Prompt — Tally the lines in the items below that contain the string "rangeland", treating uppercase and lowercase letters as different. Reply with the number alone.

------------------------------------------------

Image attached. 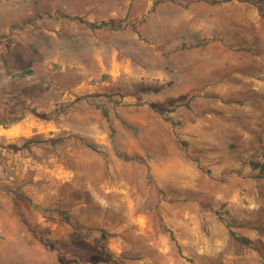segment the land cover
Listing matches in <instances>:
<instances>
[{
  "label": "rangeland",
  "instance_id": "1",
  "mask_svg": "<svg viewBox=\"0 0 264 264\" xmlns=\"http://www.w3.org/2000/svg\"><path fill=\"white\" fill-rule=\"evenodd\" d=\"M86 1L91 21L113 24L74 48ZM0 13V75L41 56L60 89L31 98L32 112L52 107L32 113L43 130L0 139L1 195L93 240L104 264H264V173L251 164L264 163V0H0ZM44 30L55 40L37 43Z\"/></svg>",
  "mask_w": 264,
  "mask_h": 264
},
{
  "label": "crops",
  "instance_id": "2",
  "mask_svg": "<svg viewBox=\"0 0 264 264\" xmlns=\"http://www.w3.org/2000/svg\"><path fill=\"white\" fill-rule=\"evenodd\" d=\"M95 3L93 1H86V4H82L83 6L74 5V48L79 47L81 41H87L88 35L91 32L89 26L84 25L81 28L76 19L83 16L82 18H84L83 20L87 24L95 23L90 20V18L96 17V14L91 11L95 7ZM33 14L30 11V15ZM4 15L7 18L19 16L17 13L12 14L8 12ZM33 31L41 32L36 29ZM45 34H51L50 38L52 39L53 35L54 37L56 36V33L44 30L42 36H37V43L41 41L45 42ZM10 36L15 37V34ZM2 50L0 44V52L3 54L4 51L2 52ZM1 57L2 55L0 56V61H2ZM29 60V67L22 69L23 71L14 68L12 74L10 73L8 76H6V73L5 75H0V88L6 90L8 93L6 95L13 93L22 99L16 100L17 103L13 100L9 101L4 104L6 106L0 103V139L3 137L8 138L6 132L16 127L30 131L36 127L39 130H43L46 126L44 124L46 120L32 113L46 114L52 107L50 105H39L32 112L28 109L29 106H32L30 105L31 98L57 97L56 92L60 91L59 87L57 88L59 83L56 80L50 77L47 79L46 76H42L44 71L40 67L43 65L47 66L46 59L41 56H32ZM81 65H83V61L74 58V66ZM87 79L89 78L87 77ZM84 83L80 79V73L74 69V90H77ZM35 90H38L37 95L33 93ZM7 108L11 110H7ZM32 133H35V131ZM1 193L4 194V192ZM1 193L0 264H104L102 255H99L100 257H98L97 262L95 252L89 251L85 246L92 244L93 240L76 234L62 233L61 230L57 229L55 222L39 216L36 210L29 203L27 204L25 200H15L8 196L4 197ZM48 226L52 232H43ZM64 242L69 243L70 247L74 248V250L63 249L62 244ZM78 242L81 245H78Z\"/></svg>",
  "mask_w": 264,
  "mask_h": 264
},
{
  "label": "trees",
  "instance_id": "3",
  "mask_svg": "<svg viewBox=\"0 0 264 264\" xmlns=\"http://www.w3.org/2000/svg\"><path fill=\"white\" fill-rule=\"evenodd\" d=\"M201 1H204L207 3H218V2H227V1H232V0H201ZM238 1H243V0H238ZM108 24H113V21L109 20V21H100L97 23H88L89 27L94 28V29L100 28L102 26H106ZM251 164L253 165L254 168H258L260 173H264V163L252 161ZM231 234L232 236H236L234 232H231ZM236 239L243 244H246V245L249 244L248 239L244 237L236 236Z\"/></svg>",
  "mask_w": 264,
  "mask_h": 264
}]
</instances>
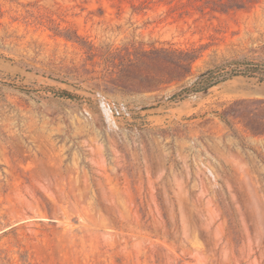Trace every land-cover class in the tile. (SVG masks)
I'll use <instances>...</instances> for the list:
<instances>
[{"label": "rangeland", "instance_id": "1", "mask_svg": "<svg viewBox=\"0 0 264 264\" xmlns=\"http://www.w3.org/2000/svg\"><path fill=\"white\" fill-rule=\"evenodd\" d=\"M0 264H264V0H0Z\"/></svg>", "mask_w": 264, "mask_h": 264}, {"label": "trees", "instance_id": "2", "mask_svg": "<svg viewBox=\"0 0 264 264\" xmlns=\"http://www.w3.org/2000/svg\"><path fill=\"white\" fill-rule=\"evenodd\" d=\"M239 67H233L229 71L224 73H220V75L213 74L212 70L206 71L204 74L201 75V78L209 79L212 84H216L220 81H224L236 75H251L255 72L260 71L262 66L253 65V64H240Z\"/></svg>", "mask_w": 264, "mask_h": 264}]
</instances>
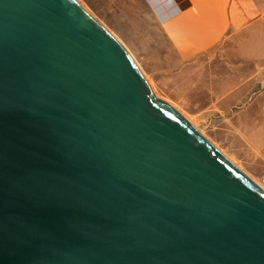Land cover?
I'll list each match as a JSON object with an SVG mask.
<instances>
[{
    "label": "water",
    "instance_id": "1",
    "mask_svg": "<svg viewBox=\"0 0 264 264\" xmlns=\"http://www.w3.org/2000/svg\"><path fill=\"white\" fill-rule=\"evenodd\" d=\"M0 264H264V191L78 0H0Z\"/></svg>",
    "mask_w": 264,
    "mask_h": 264
},
{
    "label": "rangeland",
    "instance_id": "2",
    "mask_svg": "<svg viewBox=\"0 0 264 264\" xmlns=\"http://www.w3.org/2000/svg\"><path fill=\"white\" fill-rule=\"evenodd\" d=\"M78 2L126 48L158 98L264 186V0H225L230 29L223 34L208 20L219 14L216 4L208 10L193 0L209 14L187 25L180 17L187 0H161L168 28L149 0ZM207 28L215 39L199 47Z\"/></svg>",
    "mask_w": 264,
    "mask_h": 264
},
{
    "label": "crops",
    "instance_id": "3",
    "mask_svg": "<svg viewBox=\"0 0 264 264\" xmlns=\"http://www.w3.org/2000/svg\"><path fill=\"white\" fill-rule=\"evenodd\" d=\"M149 1L151 5L156 7L155 12L157 13L159 19L162 22H164V24H166L168 28H173L174 25L172 23H169L168 21V14L163 12V9L161 7V2H160L161 0H149ZM169 1H176V0H169ZM203 2L209 3L208 10L212 8L215 4L219 7L218 15L213 13L211 16L210 15L208 16V20L212 18L213 26H211V28L213 29L215 28L217 31H220L219 33H222V34L227 32L230 29V19L229 17L228 18L225 17V10L228 11V6H224L225 0H217V1L216 0H197L198 4L203 3ZM191 3L193 4V0H187L188 8H186L185 12H183L182 15L180 16L186 19L185 23H188L187 25H190L194 22L197 23L199 19L202 18L203 16L202 14H206V15L209 14L207 10L206 12H203L202 14H200V12L197 11V8L195 7V5L194 4L192 5ZM170 32H173V35L171 33L170 34L173 36L174 41L176 43L180 44L183 41L182 39L183 35L181 34V37H179L180 33L176 29ZM202 35H204L206 38L202 39L203 41L199 44V47H206L208 44H211V40L215 39V36L214 34L211 33L210 28H207L205 33L203 32ZM185 44H186L185 46H187L188 42L187 43L185 42Z\"/></svg>",
    "mask_w": 264,
    "mask_h": 264
},
{
    "label": "bare ground",
    "instance_id": "4",
    "mask_svg": "<svg viewBox=\"0 0 264 264\" xmlns=\"http://www.w3.org/2000/svg\"><path fill=\"white\" fill-rule=\"evenodd\" d=\"M124 47V46H123ZM125 48V47H124ZM126 49V48H125ZM155 95V94H154ZM156 96V95H155ZM157 97V96H156ZM158 98V97H157ZM160 99V98H159ZM162 100V99H161ZM168 103V102H167ZM170 104V103H169ZM171 105V104H170ZM183 115V114H182ZM184 116V115H183ZM185 117V116H184ZM186 118V117H185ZM187 119V118H186ZM188 120V119H187ZM189 121V120H188ZM190 122V121H189ZM191 123V122H190ZM192 124V123H191ZM193 125V124H192ZM194 126V125H193ZM195 127V126H194ZM196 128V127H195ZM197 129V128H196ZM198 130V129H197ZM199 131V133L200 134H202L204 137H205V135L200 131V130H198ZM206 138V137H205ZM219 149V148H218ZM220 150V149H219ZM220 152L222 153V154H224L221 150H220ZM225 155V154H224ZM226 156V155H225ZM228 159H229V157L228 156H226ZM229 161H231L230 159H229ZM232 162V161H231ZM233 163V162H232ZM234 164V163H233ZM235 165V164H234ZM236 166V165H235ZM238 167V166H237ZM239 169H240V167H239ZM241 170V169H240ZM245 173V172H244ZM248 175V174H247ZM249 176V175H248ZM250 177V176H249ZM251 178V177H250ZM263 191H264V186L263 185H261V183L260 182H258L257 180H255V179H253V178H251Z\"/></svg>",
    "mask_w": 264,
    "mask_h": 264
}]
</instances>
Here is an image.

------------------------------------------------

Answer in full — 3